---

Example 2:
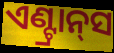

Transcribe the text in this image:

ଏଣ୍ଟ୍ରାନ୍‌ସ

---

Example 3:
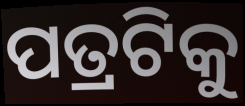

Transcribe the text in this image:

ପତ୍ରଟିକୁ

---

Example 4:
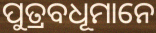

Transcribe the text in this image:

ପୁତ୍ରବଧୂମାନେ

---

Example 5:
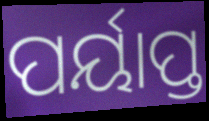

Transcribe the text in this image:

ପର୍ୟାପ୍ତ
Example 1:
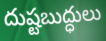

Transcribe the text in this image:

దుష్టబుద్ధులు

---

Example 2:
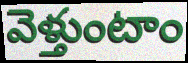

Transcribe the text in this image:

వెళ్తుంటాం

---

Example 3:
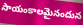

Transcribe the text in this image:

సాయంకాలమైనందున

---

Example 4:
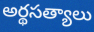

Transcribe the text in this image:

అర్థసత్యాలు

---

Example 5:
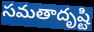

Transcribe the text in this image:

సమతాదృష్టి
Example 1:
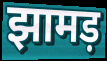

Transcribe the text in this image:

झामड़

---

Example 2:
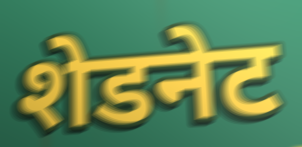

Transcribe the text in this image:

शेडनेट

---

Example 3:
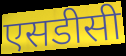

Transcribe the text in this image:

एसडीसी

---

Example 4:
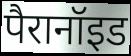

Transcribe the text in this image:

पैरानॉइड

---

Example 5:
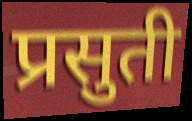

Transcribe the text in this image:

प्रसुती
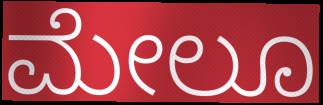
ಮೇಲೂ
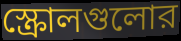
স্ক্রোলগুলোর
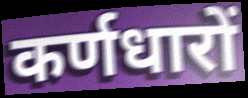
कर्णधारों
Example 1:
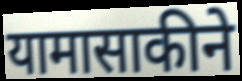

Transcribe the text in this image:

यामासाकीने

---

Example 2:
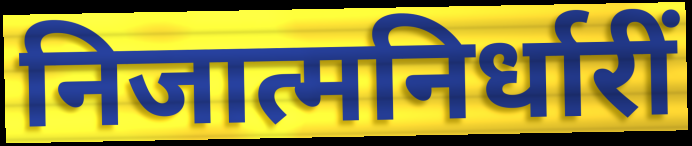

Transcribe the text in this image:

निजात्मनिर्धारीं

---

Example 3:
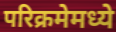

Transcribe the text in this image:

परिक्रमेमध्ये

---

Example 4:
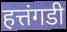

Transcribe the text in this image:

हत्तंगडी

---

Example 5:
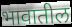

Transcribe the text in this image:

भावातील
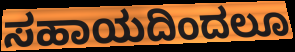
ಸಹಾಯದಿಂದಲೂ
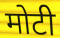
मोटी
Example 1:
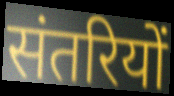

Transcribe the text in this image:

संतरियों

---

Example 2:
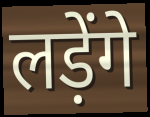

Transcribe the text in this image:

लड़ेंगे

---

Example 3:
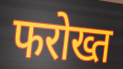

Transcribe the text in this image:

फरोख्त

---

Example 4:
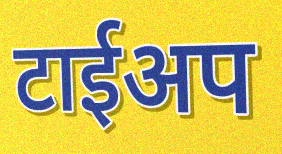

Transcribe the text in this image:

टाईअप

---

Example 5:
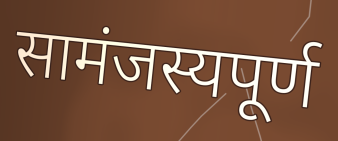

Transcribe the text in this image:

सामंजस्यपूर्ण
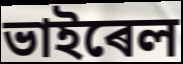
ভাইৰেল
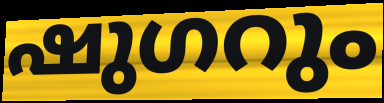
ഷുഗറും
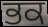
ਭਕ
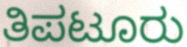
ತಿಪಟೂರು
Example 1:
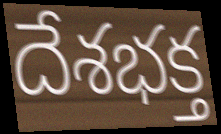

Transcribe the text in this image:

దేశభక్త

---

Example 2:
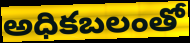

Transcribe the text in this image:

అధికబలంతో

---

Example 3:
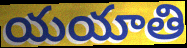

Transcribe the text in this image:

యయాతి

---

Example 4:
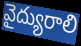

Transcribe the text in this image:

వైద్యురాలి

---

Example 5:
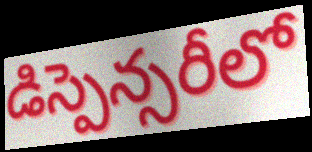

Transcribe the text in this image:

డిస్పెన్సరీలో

•••••

**Given request**
Reproduce all of the entries above line for line, keeping every character unchanged, and leave the pictures out.

**Solved problem**
---

Example 2:

Transcribe the text in this image:

ଏଣ୍ଟ୍ରାନ୍‌ସ

---

Example 3:

Transcribe the text in this image:

ପତ୍ରଟିକୁ

---

Example 4:

Transcribe the text in this image:

ପୁତ୍ରବଧୂମାନେ

---

Example 5:

Transcribe the text in this image:

ପର୍ୟାପ୍ତ
Example 1:

Transcribe the text in this image:

దుష్టబుద్ధులు

---

Example 2:

Transcribe the text in this image:

వెళ్తుంటాం

---

Example 3:

Transcribe the text in this image:

సాయంకాలమైనందున

---

Example 4:

Transcribe the text in this image:

అర్థసత్యాలు

---

Example 5:

Transcribe the text in this image:

సమతాదృష్టి
Example 1:

Transcribe the text in this image:

झामड़

---

Example 2:

Transcribe the text in this image:

शेडनेट

---

Example 3:

Transcribe the text in this image:

एसडीसी

---

Example 4:

Transcribe the text in this image:

पैरानॉइड

---

Example 5:

Transcribe the text in this image:

प्रसुती
ಮೇಲೂ
স্ক্রোলগুলোর
कर्णधारों
Example 1:

Transcribe the text in this image:

यामासाकीने

---

Example 2:

Transcribe the text in this image:

निजात्मनिर्धारीं

---

Example 3:

Transcribe the text in this image:

परिक्रमेमध्ये

---

Example 4:

Transcribe the text in this image:

हत्तंगडी

---

Example 5:

Transcribe the text in this image:

भावातील
ಸಹಾಯದಿಂದಲೂ
मोटी
Example 1:

Transcribe the text in this image:

संतरियों

---

Example 2:

Transcribe the text in this image:

लड़ेंगे

---

Example 3:

Transcribe the text in this image:

फरोख्त

---

Example 4:

Transcribe the text in this image:

टाईअप

---

Example 5:

Transcribe the text in this image:

सामंजस्यपूर्ण
ভাইৰেল
ഷുഗറും
ਭਕ
ತಿಪಟೂರು
Example 1:

Transcribe the text in this image:

దేశభక్త

---

Example 2:

Transcribe the text in this image:

అధికబలంతో

---

Example 3:

Transcribe the text in this image:

యయాతి

---

Example 4:

Transcribe the text in this image:

వైద్యురాలి

---

Example 5:

Transcribe the text in this image:

డిస్పెన్సరీలో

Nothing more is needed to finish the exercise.